What is needed is every line of the material that contains "lines".
---------- Provided records ----------
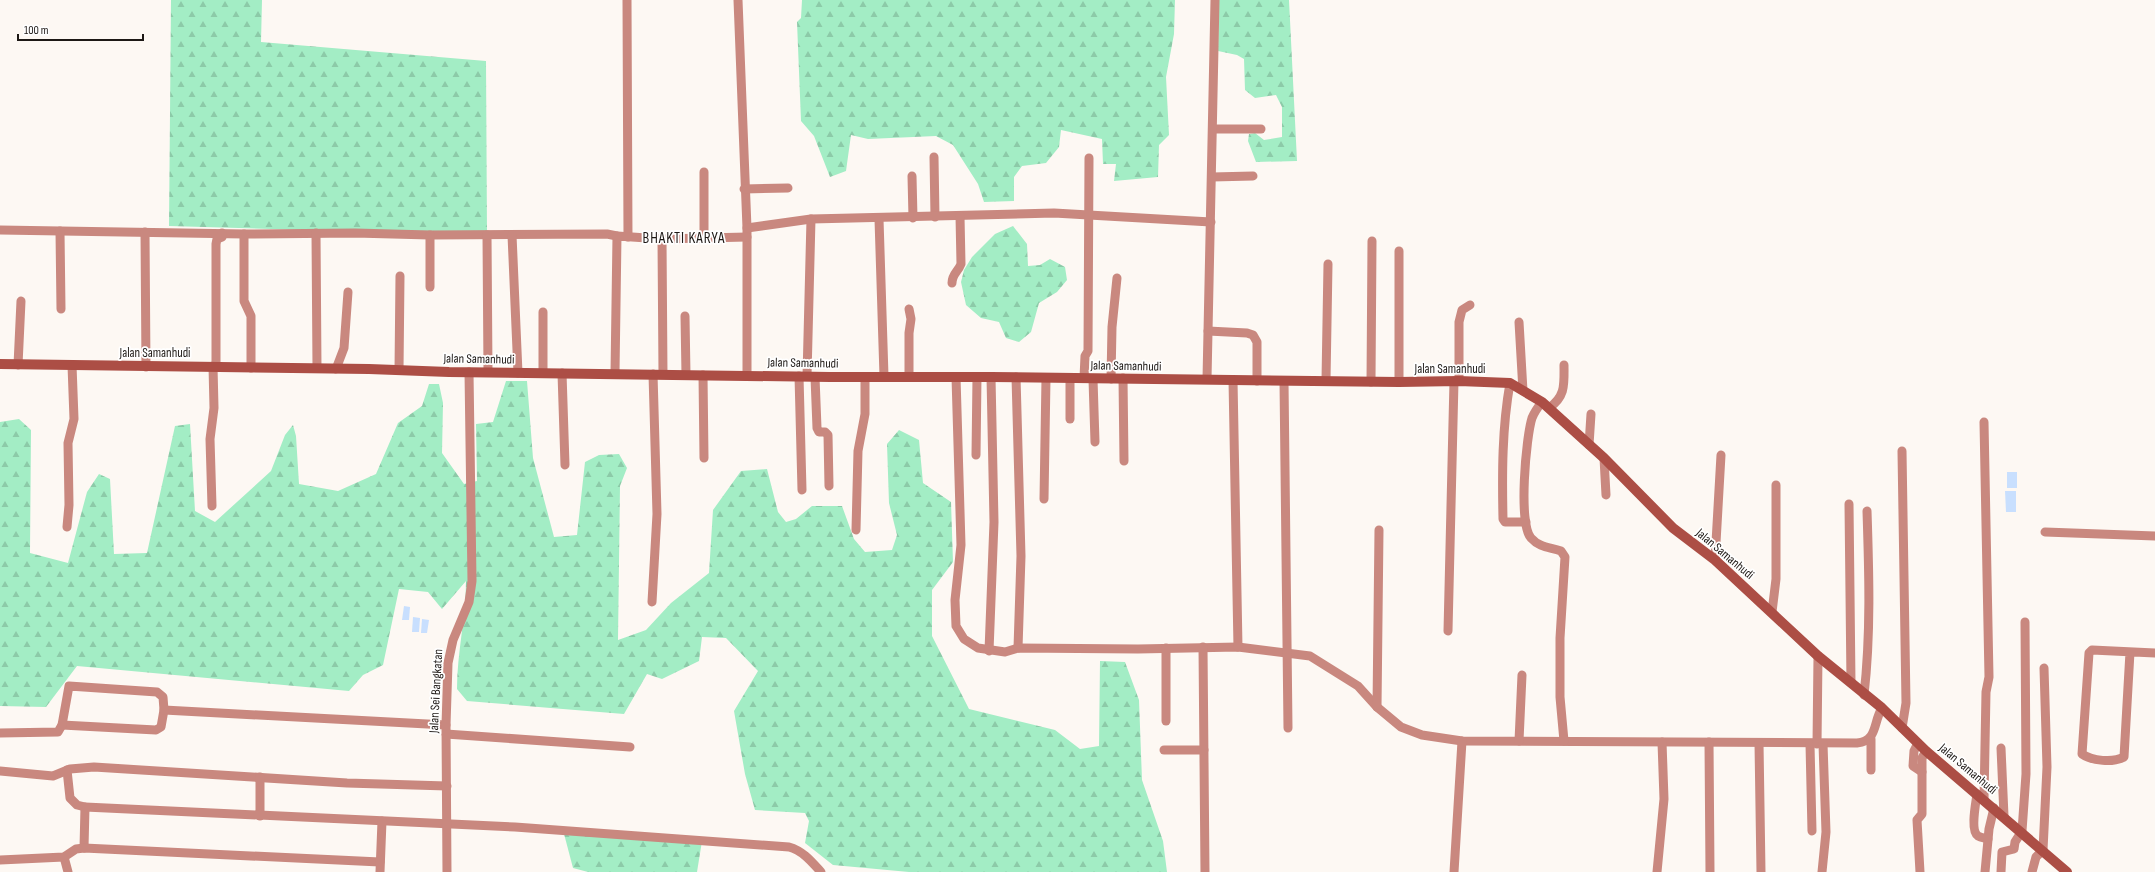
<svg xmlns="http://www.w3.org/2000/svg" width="2155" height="872" viewBox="0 0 2155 872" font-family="'Sofia Sans Condensed',sans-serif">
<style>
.forest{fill:url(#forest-firs)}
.water{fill:#c8dffe}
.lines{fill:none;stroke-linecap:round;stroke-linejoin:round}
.street{stroke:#c9887f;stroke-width:9}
.secondary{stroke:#ac4e45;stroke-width:10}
.labels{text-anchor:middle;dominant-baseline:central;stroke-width:3.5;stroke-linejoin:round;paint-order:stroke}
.street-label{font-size:13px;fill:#1d1815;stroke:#fff}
.quarter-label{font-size:15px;letter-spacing:1px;fill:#1d1815;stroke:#fff}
</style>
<defs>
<pattern id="forest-firs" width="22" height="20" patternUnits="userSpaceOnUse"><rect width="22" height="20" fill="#a3edc5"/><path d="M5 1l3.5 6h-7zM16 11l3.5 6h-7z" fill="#8ccaa8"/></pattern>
</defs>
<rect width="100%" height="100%" fill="#fdf8f3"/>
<!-- forest -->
<g class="forest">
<path d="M171,0H262L261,42L486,61L487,235L169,226Z"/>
<path d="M802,0H1175L1174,34L1166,77L1169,135L1159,145L1158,177L1114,181L1116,164H1103L1102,139L1061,130L1059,147L1046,163L1022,166L1014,177V201L984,202L978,184L953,145L936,136L868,139L851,135L846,171L830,177L814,136L801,121L797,22L801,18Z"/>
<path d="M1219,0H1289L1297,161L1256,162L1248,141L1249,134L1255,133L1264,140L1282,137V107L1276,95L1255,98L1245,90L1244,59L1237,55L1218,51Z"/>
<path d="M1013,226L1027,244L1028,266L1040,265L1050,259L1065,267L1067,280L1057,292L1039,303L1031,332L1019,342L1006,338L999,322L981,318L966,305L961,282L964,270L972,257L995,234Z"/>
<path d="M506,381H527L533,458L554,537L577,535L585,462L599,455L619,454L627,468L620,486L618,640L646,630L671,603L709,573L713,510L741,471L767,469L778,512L786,522L796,519L812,506H842L854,539L865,552L892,550L897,535L889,503L887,444L899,430L919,440L923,483L951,502L953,562L932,590V636L969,709L1055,730L1080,749L1099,746L1100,661L1125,662L1139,700L1142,780L1163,841L1167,872H909L833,865L805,843L809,821L805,813L755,810L745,774L734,711L758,671L726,638L702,637L699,661L662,679L647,674L624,714L467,701L457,689C457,653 466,617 466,581L442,609L428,592L399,589L383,665L363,675L349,691L77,666L46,707L0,706V422L19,419L31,430L30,553L68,563L87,492L99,474L110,479L114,554L147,553L175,426L190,424L195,511L215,522L271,471L285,435L293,425L296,436L299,484L338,491L376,474L398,423L422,406L429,384H439L443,403L442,453L464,484L477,481L476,424L493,422Z"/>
<path d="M563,830L702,841L697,872H588L573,868Z"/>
</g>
<!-- water -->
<g class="water">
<rect x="2007" y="472" width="10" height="16"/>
<path d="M2005,491H2016V512H2006Z"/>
<path d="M404,606L410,607L409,620H402Z"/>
<path d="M413,617L420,618L419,632H412Z"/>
<path d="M422,619L429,620L427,633H421Z"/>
</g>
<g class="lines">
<!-- street -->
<g class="street">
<path d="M627,0L628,237"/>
<path d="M738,0L747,228V375"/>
<path d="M1213,129H1261"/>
<path d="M934,157L935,217"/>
<path d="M912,176L913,218"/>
<path d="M1212,177L1253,176"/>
<path d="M744,189L788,188"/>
<path d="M879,219L884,376"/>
<path d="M747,228L811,219L1054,213L1211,222"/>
<path d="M0,230L244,234L355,233L430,235L607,234L617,236"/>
<path d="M60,231L61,309"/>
<path d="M145,232L146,367"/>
<path d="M316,233L317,368"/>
<path d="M244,234V301L251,316V368"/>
<path d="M430,235V287"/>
<path d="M487,235L488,372"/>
<path d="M512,235L518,373"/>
<path d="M704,238V172"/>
<path d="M662,239L663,374"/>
<path d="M952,283C952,274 958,272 961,264L960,216"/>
<path d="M685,316L686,375"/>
<path d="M1519,322L1523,391"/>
<path d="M1208,331L1247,333L1253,335L1257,342V381"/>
<path d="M18,365L21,301"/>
<path d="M216,366V244L217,239L222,237V233"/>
<path d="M336,369L344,348L348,292"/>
<path d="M399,370L400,276"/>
<path d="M543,372V312"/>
<path d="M562,373L565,465"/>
<path d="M615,373L617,236L662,239L747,237"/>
<path d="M703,375L704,458"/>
<path d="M799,376L802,490"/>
<path d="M807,376L811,219"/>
<path d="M815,377L817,428L819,432H825L828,435L829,486"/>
<path d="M909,377V333L911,319L909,309"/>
<path d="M956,377L961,545L955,600L956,626L964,639L978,648L1005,652L1018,648L1138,649L1238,647L1310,656L1358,686L1377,707L1401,727L1422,735L1462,741L1857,743C1878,741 1873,722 1882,708"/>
<path d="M1016,377L1021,556L1018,648"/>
<path d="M1070,378V419"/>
<path d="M1084,378L1085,356L1088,351L1089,158"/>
<path d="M1123,378L1124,461"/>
<path d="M1093,379L1095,442"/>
<path d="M1111,379L1112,327L1117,278"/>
<path d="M1207,379L1215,0"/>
<path d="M1233,380L1238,647"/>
<path d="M1326,380L1328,264"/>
<path d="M1284,381L1288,728"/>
<path d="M1459,381V322L1462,310L1470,305"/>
<path d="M1371,382L1372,241"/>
<path d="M1399,382V251"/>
<path d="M1510,383C1502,428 1502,474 1503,519L1505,522H1526"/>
<path d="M1542,402C1538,407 1534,413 1532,418C1526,437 1518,524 1531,538C1540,548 1550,547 1561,551L1565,557L1560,638V697L1564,741"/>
<path d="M1549,408C1566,396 1564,384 1564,365"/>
<path d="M1984,422L1989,677L1986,692L1984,800"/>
<path d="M1589,445L1591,414"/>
<path d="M976,455L977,377"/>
<path d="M1604,458L1606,495"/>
<path d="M1044,499L1046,378"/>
<path d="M1849,504L1851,683"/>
<path d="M212,506L210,439L214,408L213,366"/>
<path d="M67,527L69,505L68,443L74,419L72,365"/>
<path d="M856,530L858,451L865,414V377"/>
<path d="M2045,532L2155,536"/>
<path d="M1715,560L1721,455"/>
<path d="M652,602L657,514L653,374"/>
<path d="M1772,612L1776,579V485"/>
<path d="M1448,631L1454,381"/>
<path d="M1203,647L1205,872"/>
<path d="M989,651L994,522L991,377"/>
<path d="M2130,652L2124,757C2113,763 2092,761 2082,754L2089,653L2092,650L2155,653"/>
<path d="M1864,695C1871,634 1869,572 1867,511"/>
<path d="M1377,707L1379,530"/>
<path d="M1166,721V648"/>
<path d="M62,725L156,730L161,727L164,710L446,725"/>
<path d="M1902,728L1906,703L1902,451"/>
<path d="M0,733L58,732L62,725L69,686L157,692L163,697L164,710"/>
<path d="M446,734L630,747"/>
<path d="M1871,739V770"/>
<path d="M1519,741L1522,675"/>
<path d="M1709,742L1710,872"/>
<path d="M1759,743L1761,872"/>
<path d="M1918,743L1914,751L1913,766L1922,772"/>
<path d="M1810,744L1812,831"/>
<path d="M1817,744L1818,656"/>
<path d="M2001,748L2004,816"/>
<path d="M1164,750H1204"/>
<path d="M67,770L70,798L77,805L85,807"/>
<path d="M0,771L53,776L70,769L94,767L347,783L447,786"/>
<path d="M1977,794C1976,802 1970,831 1978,836C1981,838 1985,838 1988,839"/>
<path d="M260,816V777"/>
<path d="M84,848L85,807L515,827L789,847C803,851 811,861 821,872"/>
<path d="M64,857L68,872"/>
<path d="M0,860L64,857L76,849L84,848L380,862"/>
<path d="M380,872L382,821"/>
<path d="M447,872L446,725L448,663L453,640L469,602L472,581L469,372"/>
<path d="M1454,872L1462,741"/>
<path d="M1657,872L1664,799L1662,742"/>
<path d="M1822,872L1826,832L1823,744"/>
<path d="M1920,872L1917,820L1922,814V758L1926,751"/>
<path d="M1985,872L1989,829L1994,808"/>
<path d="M2001,872L2002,852L2014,849L2015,842L2022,831L2026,774L2025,622"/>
<path d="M2032,872L2036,857L2043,850L2047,767L2044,668"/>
</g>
<!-- secondary -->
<path class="secondary" d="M0,364L369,369L449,372L830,377H991L1399,382L1459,381L1510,383L1542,402L1604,458L1673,528L1715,560L1818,656L1882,708L1926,751L2067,872"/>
</g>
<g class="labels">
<!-- street labels -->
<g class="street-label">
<text x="155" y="353">Jalan Samanhudi</text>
<text transform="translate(479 359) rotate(1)">Jalan Samanhudi</text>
<text transform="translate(803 363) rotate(1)">Jalan Samanhudi</text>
<text transform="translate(1126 366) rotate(1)">Jalan Samanhudi</text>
<text x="1450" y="369">Jalan Samanhudi</text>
<text transform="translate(1725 554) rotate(40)">Jalan Samanhudi</text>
<text transform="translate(436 691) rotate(-87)">Jalan Sei Bangkatan</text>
<text transform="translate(1968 769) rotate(40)">Jalan Samanhudi</text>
</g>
<!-- quarter labels -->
<g class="quarter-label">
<text x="684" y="238">BHAKTI KARYA</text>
</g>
</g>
<!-- scale -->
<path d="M18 34v6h125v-6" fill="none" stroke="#1d1815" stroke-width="2"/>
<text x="24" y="34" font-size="12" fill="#1d1815" stroke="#ffffff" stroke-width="3" paint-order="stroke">100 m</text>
</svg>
----------
**Result for this exercise**
.lines{fill:none;stroke-linecap:round;stroke-linejoin:round}
<g class="lines">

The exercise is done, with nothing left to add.